EXERCISE PROMPT:
Print out all of the records exactly; no picture belongs in the result.

RECORDS SUPPLIED: Begin

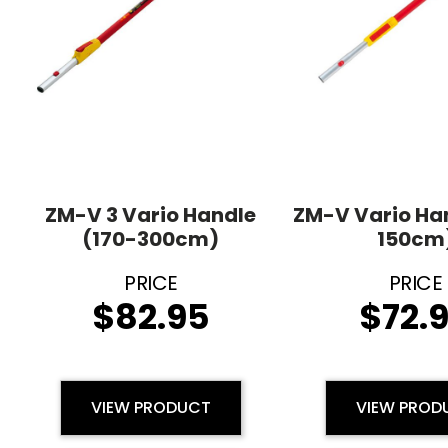
ZM-V 3 Vario Handle
ZM-V Vario Ha
(170-300cm)
150cm
$
82.95
$
72.
VIEW PRODUCT
VIEW PROD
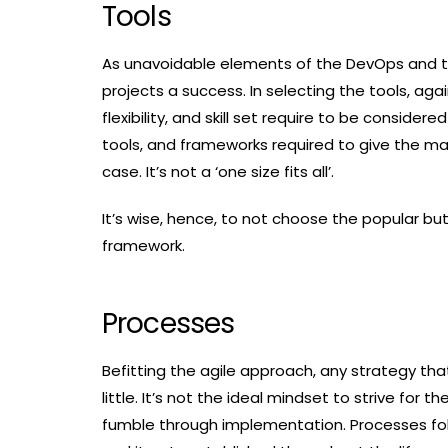
Tools
As unavoidable elements of the DevOps and te
projects a success. In selecting the tools, ag
flexibility, and skill set require to be consid
tools, and frameworks required to give the m
case. It’s not a ‘one size fits all’.
It’s wise, hence, to not choose the popular bu
framework.
Processes
Befitting the agile approach, any strategy tha
little. It’s not the ideal mindset to strive fo
fumble through implementation. Processes fol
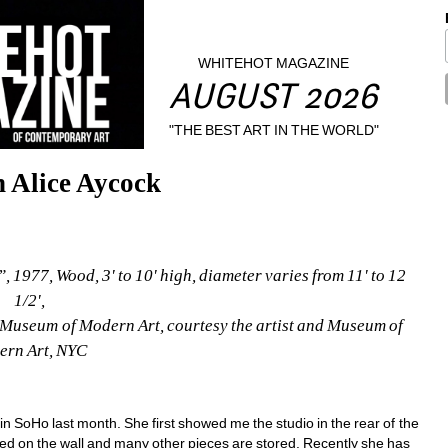
WHITEHOT MAGAZINE
AUGUST 2026
"THE BEST ART IN THE WORLD"
 Alice Aycock
, 1977, Wood, 3' to 10' high, diameter varies from 11' to 12 
1/2',
Museum of Modern Art, courtesy the artist and Museum of 
rn Art, NYC
ft in SoHo last month. She first showed me the studio in the rear of the 
ed on the wall and many other pieces are stored. Recently she has 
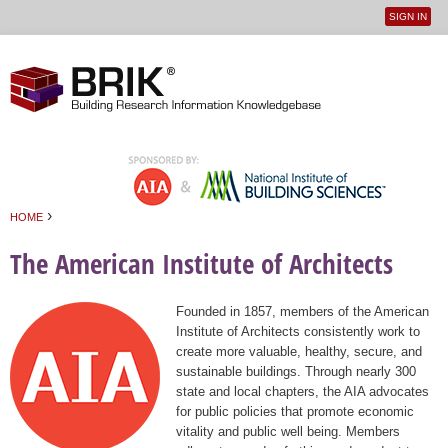
SIGN IN
User
Jump to navigation
menu
›
HOME
You are here
The American Institute of Architects
Founded in 1857, members of the American
Institute of Architects consistently work to
create more valuable, healthy, secure, and
sustainable buildings. Through nearly 300
state and local chapters, the AIA advocates
for public policies that promote economic
vitality and public well being. Members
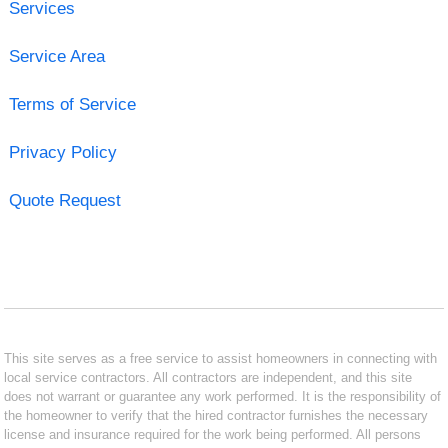
Services
Service Area
Terms of Service
Privacy Policy
Quote Request
This site serves as a free service to assist homeowners in connecting with
local service contractors. All contractors are independent, and this site
does not warrant or guarantee any work performed. It is the responsibility of
the homeowner to verify that the hired contractor furnishes the necessary
license and insurance required for the work being performed. All persons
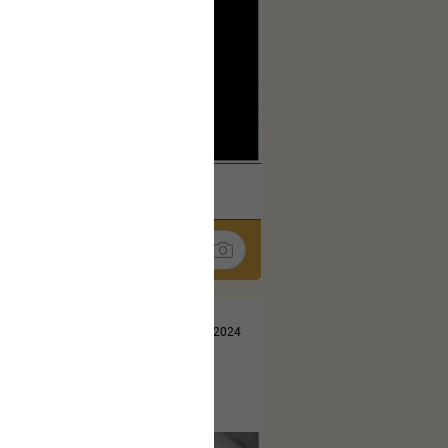
k
Share
Jul 13, 2024
t here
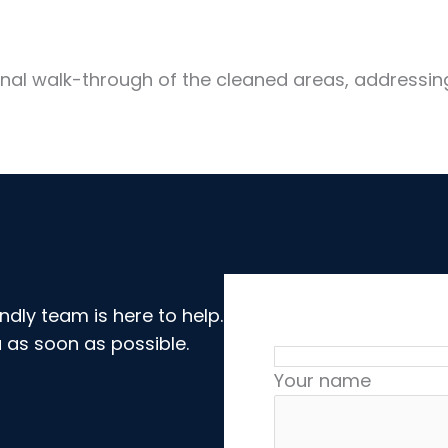
onal walk-through of the cleaned areas, addressin
dly team is here to help.
 as soon as possible.
Your name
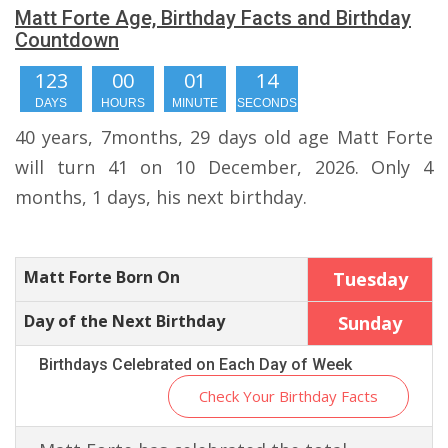
Matt Forte Age, Birthday Facts and Birthday
Countdown
123
00
01
13
DAYS
HOURS
MINUTE
SECONDS
40 years, 7months, 29 days old age Matt Forte
will turn 41 on 10 December, 2026. Only 4
months, 1 days, his next birthday.
Matt Forte Born On
Tuesday
Day of the Next Birthday
Sunday
Birthdays Celebrated on Each Day of Week
Check Your Birthday Facts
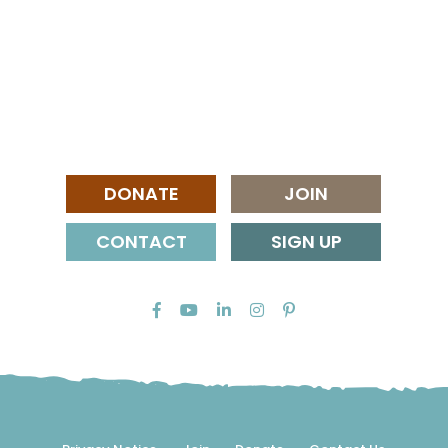
DONATE
JOIN
CONTACT
SIGN UP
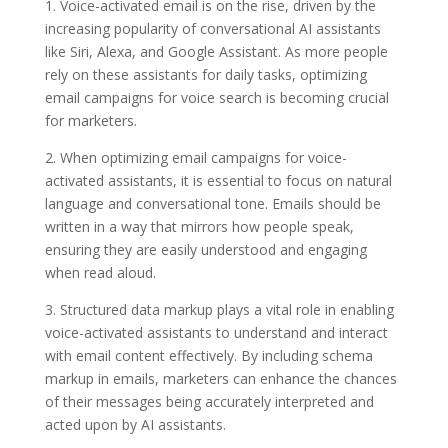
1. Voice-activated email is on the rise, driven by the
increasing popularity of conversational AI assistants
like Siri, Alexa, and Google Assistant. As more people
rely on these assistants for daily tasks, optimizing
email campaigns for voice search is becoming crucial
for marketers.
2. When optimizing email campaigns for voice-
activated assistants, it is essential to focus on natural
language and conversational tone. Emails should be
written in a way that mirrors how people speak,
ensuring they are easily understood and engaging
when read aloud.
3. Structured data markup plays a vital role in enabling
voice-activated assistants to understand and interact
with email content effectively. By including schema
markup in emails, marketers can enhance the chances
of their messages being accurately interpreted and
acted upon by AI assistants.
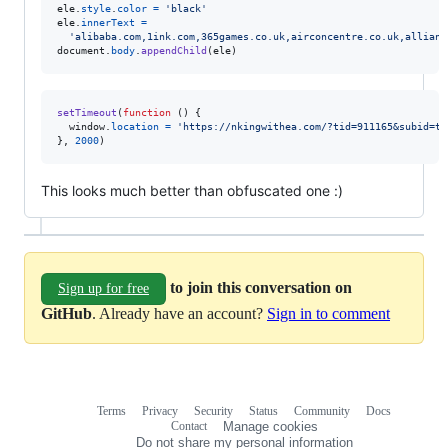
ele
.
style
.
color
=
'black'
ele
.
innerText
=
'alibaba.co
document
.
body
.
appendChild
(
ele
)
setTimeout
(
function
(
)
{
window
.
location
=
'https://nkingwithea.com/?tid=911165&subid=ty
}
,
2000
)
This looks much better than obfuscated one :)
to join this conversation on
Sign up for free
GitHub
. Already have an account?
Sign in to comment
Terms
Privacy
Security
Status
Community
Docs
Footer
Footer
Contact
Manage cookies
navigation
Do not share my personal information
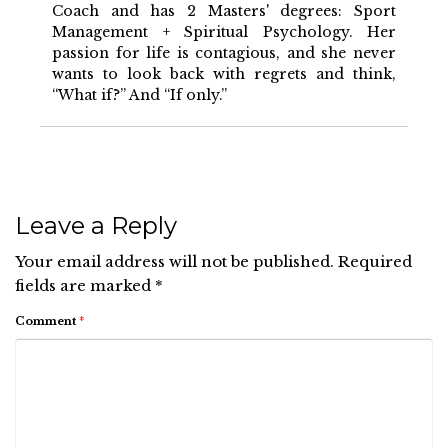
Coach and has 2 Masters' degrees: Sport
Management + Spiritual Psychology. Her
passion for life is contagious, and she never
wants to look back with regrets and think,
“What if?” And “If only.”
Leave a Reply
Your email address will not be published.
Required
fields are marked
*
Comment
*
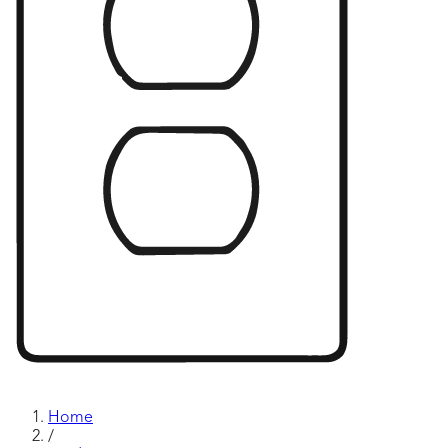
Home
/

RECORDS SUPPLIED: End

EXERCISE RESULT:
ZM-V 3 Vario Handle
ZM-V Vario Ha
(170-300cm)
150cm
$
82.95
$
72.
VIEW PRODUCT
VIEW PROD
Tools
As unavoidable elements of the DevOps and te
projects a success. In selecting the tools, ag
flexibility, and skill set require to be consid
tools, and frameworks required to give the m
case. It’s not a ‘one size fits all’.
It’s wise, hence, to not choose the popular bu
framework.
Processes
Befitting the agile approach, any strategy tha
little. It’s not the ideal mindset to strive fo
fumble through implementation. Processes fol
WHITEHOT MAGAZINE
AUGUST 2026
"THE BEST ART IN THE WORLD"
 Alice Aycock
, 1977, Wood, 3' to 10' high, diameter varies from 11' to 12 
1/2',
Museum of Modern Art, courtesy the artist and Museum of 
rn Art, NYC
ft in SoHo last month. She first showed me the studio in the rear of the 
ed on the wall and many other pieces are stored. Recently she has 
SIGN IN
User
Jump to navigation
menu
›
HOME
You are here
The American Institute of Architects
Founded in 1857, members of the American
Institute of Architects consistently work to
create more valuable, healthy, secure, and
sustainable buildings. Through nearly 300
state and local chapters, the AIA advocates
for public policies that promote economic
vitality and public well being. Members
Services
Service Area
Terms of Service
Privacy Policy
Quote Request
This site serves as a free service to assist homeowners in connecting with
local service contractors. All contractors are independent, and this site
does not warrant or guarantee any work performed. It is the responsibility of
the homeowner to verify that the hired contractor furnishes the necessary
license and insurance required for the work being performed. All persons
k
Share
Jul 13, 2024
t here
onal walk-through of the cleaned areas, addressin
dly team is here to help.
 as soon as possible.
Your name
Matt Forte Age, Birthday Facts and Birthday
Countdown
123
00
01
13
DAYS
HOURS
MINUTE
SECONDS
40 years, 7months, 29 days old age Matt Forte
will turn 41 on 10 December, 2026. Only 4
months, 1 days, his next birthday.
Matt Forte Born On
Tuesday
Day of the Next Birthday
Sunday
Birthdays Celebrated on Each Day of Week
Check Your Birthday Facts
DONATE
JOIN
CONTACT
SIGN UP
1. Voice-activated email is on the rise, driven by the
increasing popularity of conversational AI assistants
like Siri, Alexa, and Google Assistant. As more people
rely on these assistants for daily tasks, optimizing
email campaigns for voice search is becoming crucial
for marketers.
2. When optimizing email campaigns for voice-
activated assistants, it is essential to focus on natural
language and conversational tone. Emails should be
written in a way that mirrors how people speak,
ensuring they are easily understood and engaging
when read aloud.
3. Structured data markup plays a vital role in enabling
voice-activated assistants to understand and interact
with email content effectively. By including schema
markup in emails, marketers can enhance the chances
of their messages being accurately interpreted and
acted upon by AI assistants.
ele
.
style
.
color
=
'black'
ele
.
innerText
=
'alibaba.co
document
.
body
.
appendChild
(
ele
)
setTimeout
(
function
(
)
{
window
.
location
=
'https://nkingwithea.com/?tid=911165&subid=ty
}
,
2000
)
This looks much better than obfuscated one :)
to join this conversation on
Sign up for free
GitHub
. Already have an account?
Sign in to comment
Terms
Privacy
Security
Status
Community
Docs
Footer
Footer
Contact
Manage cookies
navigation
Do not share my personal information
Coach and has 2 Masters' degrees: Sport
Management + Spiritual Psychology. Her
passion for life is contagious, and she never
wants to look back with regrets and think,
“What if?” And “If only.”
Leave a Reply
Your email address will not be published.
Required
fields are marked
*
Comment
*
Home
/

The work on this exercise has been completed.